Task goal |
Copy out the records word for word, starting with the line that contains "or positively impact your business." and going on through the last line of the records. Leave the pictures out of your answer.
==== Information provided
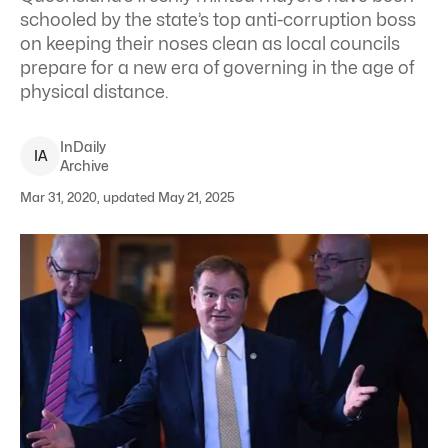
schooled by the state’s top anti-corruption boss
on keeping their noses clean as local councils
prepare for a new era of governing in the age of
physical distance.
InDaily
I
A
Archive
Mar 31, 2020, updated May 21, 2025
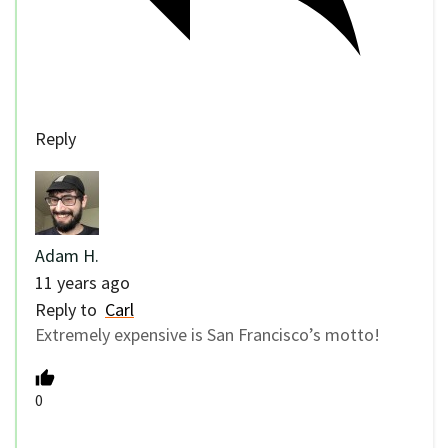
Reply
Adam H.
11 years ago
Reply to
Carl
Extremely expensive is San Francisco’s motto!
0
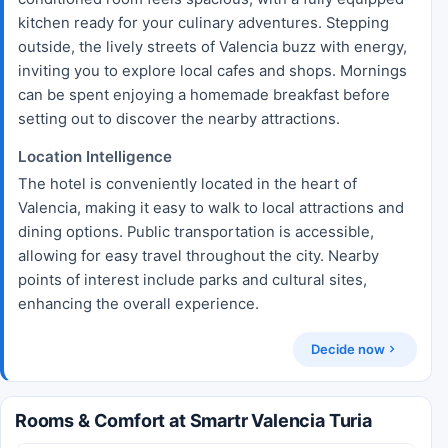
kitchen ready for your culinary adventures. Stepping
outside, the lively streets of Valencia buzz with energy,
inviting you to explore local cafes and shops. Mornings
can be spent enjoying a homemade breakfast before
setting out to discover the nearby attractions.
Location Intelligence
The hotel is conveniently located in the heart of
Valencia, making it easy to walk to local attractions and
dining options. Public transportation is accessible,
allowing for easy travel throughout the city. Nearby
points of interest include parks and cultural sites,
enhancing the overall experience.
Decide now
Rooms & Comfort at Smartr Valencia Turia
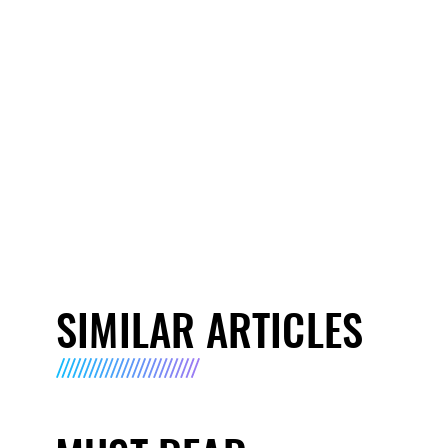
SIMILAR ARTICLES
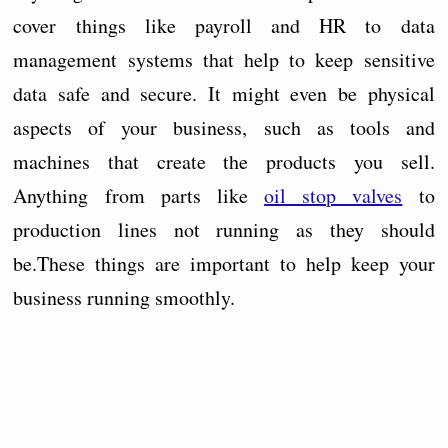
cover things like payroll and HR to data
management systems that help to keep sensitive
data safe and secure. It might even be physical
aspects of your business, such as tools and
machines that create the products you sell.
Anything from parts like
oil stop valves
to
production lines not running as they should
be.These things are important to help keep your
business running smoothly.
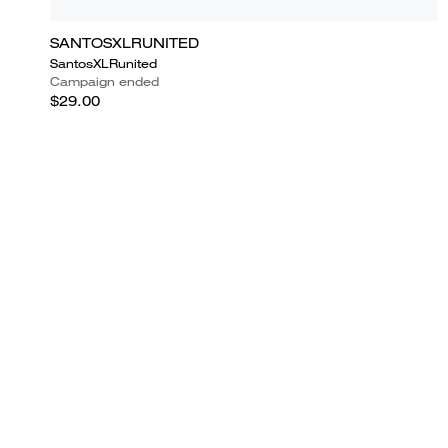
SANTOSXLRUNITED
SantosXLRunited
Campaign ended
$29.00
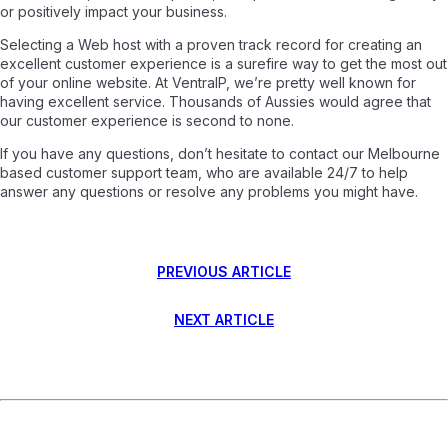
or positively impact your business.
Selecting a Web host with a proven track record for creating an
excellent customer experience is a surefire way to get the most out
of your online website. At VentraIP, we’re pretty well known for
having excellent service. Thousands of Aussies would agree that
our customer experience is second to none.
If you have any questions, don’t hesitate to contact our Melbourne
based customer support team, who are available 24/7 to help
answer any questions or resolve any problems you might have.
PREVIOUS ARTICLE
NEXT ARTICLE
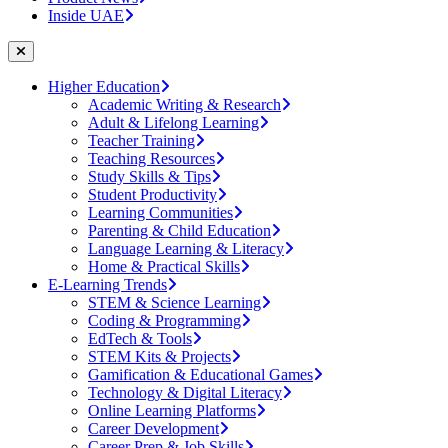
Inside UAE
Higher Education
Academic Writing & Research
Adult & Lifelong Learning
Teacher Training
Teaching Resources
Study Skills & Tips
Student Productivity
Learning Communities
Parenting & Child Education
Language Learning & Literacy
Home & Practical Skills
E-Learning Trends
STEM & Science Learning
Coding & Programming
EdTech & Tools
STEM Kits & Projects
Gamification & Educational Games
Technology & Digital Literacy
Online Learning Platforms
Career Development
Career Prep & Job Skills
========
Task result |
or positively impact your business.
Selecting a Web host with a proven track record for creating an
excellent customer experience is a surefire way to get the most out
of your online website. At VentraIP, we’re pretty well known for
having excellent service. Thousands of Aussies would agree that
our customer experience is second to none.
If you have any questions, don’t hesitate to contact our Melbourne
based customer support team, who are available 24/7 to help
answer any questions or resolve any problems you might have.
PREVIOUS ARTICLE
NEXT ARTICLE
Inside UAE
Higher Education
Academic Writing & Research
Adult & Lifelong Learning
Teacher Training
Teaching Resources
Study Skills & Tips
Student Productivity
Learning Communities
Parenting & Child Education
Language Learning & Literacy
Home & Practical Skills
E-Learning Trends
STEM & Science Learning
Coding & Programming
EdTech & Tools
STEM Kits & Projects
Gamification & Educational Games
Technology & Digital Literacy
Online Learning Platforms
Career Development
Career Prep & Job Skills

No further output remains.